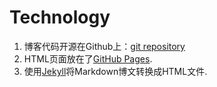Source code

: # Technology

1. 博客代码开源在Github上：[git repository](https://github.com/Vancir/vancir.github.io)
2. HTML页面放在了[GitHub Pages](https://pages.github.com).
3. 使用[Jekyll](http://jekyll.com.cn/)将Markdown博文转换成HTML文件.
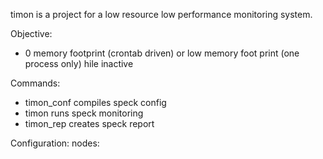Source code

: timon is a project for a low resource low performance monitoring 
system.


Objective:
- 0 memory footprint (crontab driven) or low memory foot print
    (one process only) hile inactive 


Commands:
- timon_conf    compiles speck config
- timon         runs speck monitoring
- timon_rep     creates speck report


Configuration:
nodes:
---+---
• _Task directions_
Please lay out every line of the rows above as a Markdown table with two columns, No. and Line, numbering each line and skipping blank ones. Leave the pictures out of the answer.

• _Problem solution_
| No. | Line |
|---|---|
| 1 | Source code |
| 2 | : # Technology |
| 3 | 1. 博客代码开源在Github上：[git repository](https://github.com/Vancir/vancir.github.io) |
| 4 | 2. HTML页面放在了[GitHub Pages](https://pages.github.com). |
| 5 | 3. 使用[Jekyll](http://jekyll.com.cn/)将Markdown博文转换成HTML文件. |
| 6 | Source code |
| 7 | : timon is a project for a low resource low performance monitoring  |
| 8 | system. |
| 9 | Objective: |
| 10 | - 0 memory footprint (crontab driven) or low memory foot print |
| 11 |     (one process only) hile inactive  |
| 12 | Commands: |
| 13 | - timon_conf    compiles speck config |
| 14 | - timon         runs speck monitoring |
| 15 | - timon_rep     creates speck report |
| 16 | Configuration: |
| 17 | nodes: |